◆ Texto fornecido:
*****

O site de Câmara Municipal de Bragança tem uma entrada de itinerários turísticos, contudo eu não sabia se estão todos sinalizados como trilhos pedestres. O percurso de Alfaião, sim. O de Castro de Avelãs, talvez. Na página, todas as sugestões têm uma breve descrição e um mapa.
Fui ao posto de turismo para esclarecer a questão. Estava indeciso entre o Percurso de Alfaião e o Castro de Avelãs, ambos ficam a poucos quilómetros.
- O Castro de Avelãs fica mais próximo, faça esse.
- E está sinalizado?
- Acho que sim…
Também me foi recomendado o percurso verde do Fervença, caso optasse por ficar na cidade.
- Comece aqui – foi-me apontado um ponto no mapa da cidade, junto ao rio – e termine aqui, na ponte do Jorge. Depois suba ao Castelo. Pode também visitar o museu ibérico da máscara e do traje e o museu Abade de Baçal. Dê uma volta pela cidade e se quiser almoçar vá a Gimonde.
Foram-me indicados os nomes de uma série de restaurantes, cuja especialidade é a Posta à Mirandesa.
- E depois vá gastar as energias no Castro de Avelãs.
Fui direto ao Castro de Avelãs, deixei o carro junto ao parque de merendas, à entrada da aldeia.
Um pequeno riacho atravessa o local. Foi uma surpresa avistar cegonhas pousadas nos prados adjacentes.
Do parque de merendas vê-se o mosteiro do Castro. Fui andando a tentar descobrir indicações de algum PR.
O caminho de Santiago passa aqui. Há setas amarelas e vieiras bem desenhadas nas paredes da aldeia. Em relação a um percurso circular, com 9 km de extensão, nível fácil, de acordo com a página da Câmara de Bragança, não vi nada.
Nestes casos o melhor é falar com as pessoas das aldeias para esclarecer estas questões.
Convém também dizer a razão de ali estarmos. Não é muito habitual ver estranhos a deambular sozinhos. As pessoas olham com natural curiosidade, querem saber o que andamos a fazer, para onde vamos, de onde vimos. Por uma questão de delicadeza e diplomacia, e também por me ser útil, fui abordando as pessoas, idosas quase todas.
- Bom Dia, pode-me dizer se existe algum caminho sinalizado que eu possa fazer sozinho. Não conheço isto, preciso de orientações.

*****

◆ Conjunto de registos:
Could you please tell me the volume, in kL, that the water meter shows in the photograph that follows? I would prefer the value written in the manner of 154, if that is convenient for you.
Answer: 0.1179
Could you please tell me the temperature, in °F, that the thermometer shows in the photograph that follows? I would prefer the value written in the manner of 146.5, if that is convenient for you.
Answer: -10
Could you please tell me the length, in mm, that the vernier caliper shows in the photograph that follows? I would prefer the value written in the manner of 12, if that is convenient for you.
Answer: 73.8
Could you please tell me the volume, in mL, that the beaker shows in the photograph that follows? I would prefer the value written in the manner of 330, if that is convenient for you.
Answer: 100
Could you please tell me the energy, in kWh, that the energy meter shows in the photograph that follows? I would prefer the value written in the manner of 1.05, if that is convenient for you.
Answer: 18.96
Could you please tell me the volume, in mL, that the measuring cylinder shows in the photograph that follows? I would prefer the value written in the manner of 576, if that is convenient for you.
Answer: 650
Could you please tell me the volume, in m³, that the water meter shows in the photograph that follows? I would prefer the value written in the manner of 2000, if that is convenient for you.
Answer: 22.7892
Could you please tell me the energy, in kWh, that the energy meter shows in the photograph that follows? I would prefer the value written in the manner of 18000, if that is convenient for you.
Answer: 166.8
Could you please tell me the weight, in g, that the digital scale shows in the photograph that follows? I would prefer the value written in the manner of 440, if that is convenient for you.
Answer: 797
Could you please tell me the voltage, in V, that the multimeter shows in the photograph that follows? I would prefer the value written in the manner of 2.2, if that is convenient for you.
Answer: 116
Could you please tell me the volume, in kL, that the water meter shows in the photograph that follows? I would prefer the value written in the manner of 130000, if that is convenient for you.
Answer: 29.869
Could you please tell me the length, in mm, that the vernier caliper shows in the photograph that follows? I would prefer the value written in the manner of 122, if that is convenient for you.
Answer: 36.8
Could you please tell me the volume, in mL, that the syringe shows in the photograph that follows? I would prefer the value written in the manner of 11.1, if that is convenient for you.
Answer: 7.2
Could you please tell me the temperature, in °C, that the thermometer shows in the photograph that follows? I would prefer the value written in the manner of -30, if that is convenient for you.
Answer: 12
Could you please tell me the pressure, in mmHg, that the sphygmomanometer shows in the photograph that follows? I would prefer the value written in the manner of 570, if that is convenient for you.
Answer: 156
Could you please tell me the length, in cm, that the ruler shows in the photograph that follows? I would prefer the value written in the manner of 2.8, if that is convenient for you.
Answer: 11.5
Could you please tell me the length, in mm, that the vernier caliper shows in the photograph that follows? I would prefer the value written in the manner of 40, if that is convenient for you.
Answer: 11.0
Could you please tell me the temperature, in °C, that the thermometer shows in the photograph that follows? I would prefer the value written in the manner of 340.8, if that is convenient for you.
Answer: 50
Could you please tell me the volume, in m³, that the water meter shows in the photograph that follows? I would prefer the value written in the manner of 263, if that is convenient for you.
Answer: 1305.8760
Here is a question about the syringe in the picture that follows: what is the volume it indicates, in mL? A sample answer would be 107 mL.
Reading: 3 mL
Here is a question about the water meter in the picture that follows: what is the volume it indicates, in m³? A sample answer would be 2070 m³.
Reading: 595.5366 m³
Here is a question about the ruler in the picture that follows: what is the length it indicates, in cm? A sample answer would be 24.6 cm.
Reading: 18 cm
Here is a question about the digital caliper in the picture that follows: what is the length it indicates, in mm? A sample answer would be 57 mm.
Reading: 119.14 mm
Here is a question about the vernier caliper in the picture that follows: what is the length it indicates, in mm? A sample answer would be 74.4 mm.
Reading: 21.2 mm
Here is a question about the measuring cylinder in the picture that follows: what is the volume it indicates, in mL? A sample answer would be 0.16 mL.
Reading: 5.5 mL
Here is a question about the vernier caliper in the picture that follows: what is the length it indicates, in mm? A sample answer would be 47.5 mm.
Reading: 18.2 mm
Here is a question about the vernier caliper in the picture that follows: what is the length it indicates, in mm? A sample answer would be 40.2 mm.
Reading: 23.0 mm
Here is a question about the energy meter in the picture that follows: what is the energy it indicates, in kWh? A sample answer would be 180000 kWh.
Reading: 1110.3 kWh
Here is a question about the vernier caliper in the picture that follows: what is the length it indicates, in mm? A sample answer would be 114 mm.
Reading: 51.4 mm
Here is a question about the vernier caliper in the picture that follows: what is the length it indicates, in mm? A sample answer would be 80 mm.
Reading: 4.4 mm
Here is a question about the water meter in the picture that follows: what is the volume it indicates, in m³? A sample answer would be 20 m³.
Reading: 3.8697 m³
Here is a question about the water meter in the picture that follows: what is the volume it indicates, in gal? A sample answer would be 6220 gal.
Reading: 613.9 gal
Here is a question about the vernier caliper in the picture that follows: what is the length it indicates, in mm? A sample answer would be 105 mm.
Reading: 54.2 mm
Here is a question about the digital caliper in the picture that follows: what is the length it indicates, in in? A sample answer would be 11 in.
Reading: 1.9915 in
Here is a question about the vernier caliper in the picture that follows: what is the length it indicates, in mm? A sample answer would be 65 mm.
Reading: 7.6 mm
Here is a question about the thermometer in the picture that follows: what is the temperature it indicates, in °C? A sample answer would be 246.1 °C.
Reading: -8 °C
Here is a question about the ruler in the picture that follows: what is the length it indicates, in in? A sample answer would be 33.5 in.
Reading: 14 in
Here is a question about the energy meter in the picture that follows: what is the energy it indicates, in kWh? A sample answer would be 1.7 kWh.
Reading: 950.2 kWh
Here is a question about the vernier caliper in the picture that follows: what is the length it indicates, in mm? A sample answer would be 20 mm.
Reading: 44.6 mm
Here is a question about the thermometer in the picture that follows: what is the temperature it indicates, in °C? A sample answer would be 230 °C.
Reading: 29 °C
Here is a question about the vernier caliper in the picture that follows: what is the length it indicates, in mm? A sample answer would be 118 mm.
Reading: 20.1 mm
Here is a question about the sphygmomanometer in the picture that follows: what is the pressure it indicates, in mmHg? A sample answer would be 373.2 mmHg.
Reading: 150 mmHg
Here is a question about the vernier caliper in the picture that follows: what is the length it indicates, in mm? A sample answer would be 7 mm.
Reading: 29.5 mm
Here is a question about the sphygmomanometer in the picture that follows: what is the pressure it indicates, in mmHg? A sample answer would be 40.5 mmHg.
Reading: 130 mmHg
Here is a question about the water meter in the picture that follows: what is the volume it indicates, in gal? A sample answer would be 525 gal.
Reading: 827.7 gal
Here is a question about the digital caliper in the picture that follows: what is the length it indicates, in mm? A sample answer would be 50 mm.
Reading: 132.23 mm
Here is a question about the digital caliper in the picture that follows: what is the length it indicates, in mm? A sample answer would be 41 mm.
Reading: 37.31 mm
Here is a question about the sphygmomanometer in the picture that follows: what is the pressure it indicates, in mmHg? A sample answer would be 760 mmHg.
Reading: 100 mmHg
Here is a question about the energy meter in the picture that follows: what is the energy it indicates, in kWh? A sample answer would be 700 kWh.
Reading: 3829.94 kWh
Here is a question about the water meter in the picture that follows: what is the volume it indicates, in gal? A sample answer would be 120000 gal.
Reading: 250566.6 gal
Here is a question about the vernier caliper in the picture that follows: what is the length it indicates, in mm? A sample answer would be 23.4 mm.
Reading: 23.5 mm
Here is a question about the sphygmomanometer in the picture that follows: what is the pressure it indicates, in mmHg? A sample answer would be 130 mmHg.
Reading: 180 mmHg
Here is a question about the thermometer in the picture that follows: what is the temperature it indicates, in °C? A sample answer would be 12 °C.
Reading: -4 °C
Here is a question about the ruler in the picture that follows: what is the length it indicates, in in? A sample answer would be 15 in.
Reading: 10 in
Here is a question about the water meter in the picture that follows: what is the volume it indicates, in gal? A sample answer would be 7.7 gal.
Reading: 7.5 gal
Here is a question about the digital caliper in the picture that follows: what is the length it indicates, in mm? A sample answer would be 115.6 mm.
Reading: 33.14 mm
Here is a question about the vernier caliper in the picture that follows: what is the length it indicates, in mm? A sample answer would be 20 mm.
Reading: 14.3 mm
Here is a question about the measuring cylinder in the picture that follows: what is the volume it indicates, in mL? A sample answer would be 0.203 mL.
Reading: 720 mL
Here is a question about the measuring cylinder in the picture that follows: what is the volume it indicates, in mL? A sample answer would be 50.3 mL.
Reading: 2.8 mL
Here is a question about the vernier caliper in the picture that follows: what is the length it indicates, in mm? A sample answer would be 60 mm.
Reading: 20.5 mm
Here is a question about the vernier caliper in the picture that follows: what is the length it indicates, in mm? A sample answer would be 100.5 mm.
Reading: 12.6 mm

*****

◆ Enunciado:
Traduza para inglês esta frase do relato sobre o Castro de Avelãs: «Foi uma surpresa avistar cegonhas pousadas nos prados adjacentes.»

◆ Resolução:
It was a surprise to spot storks perched in the adjacent meadows.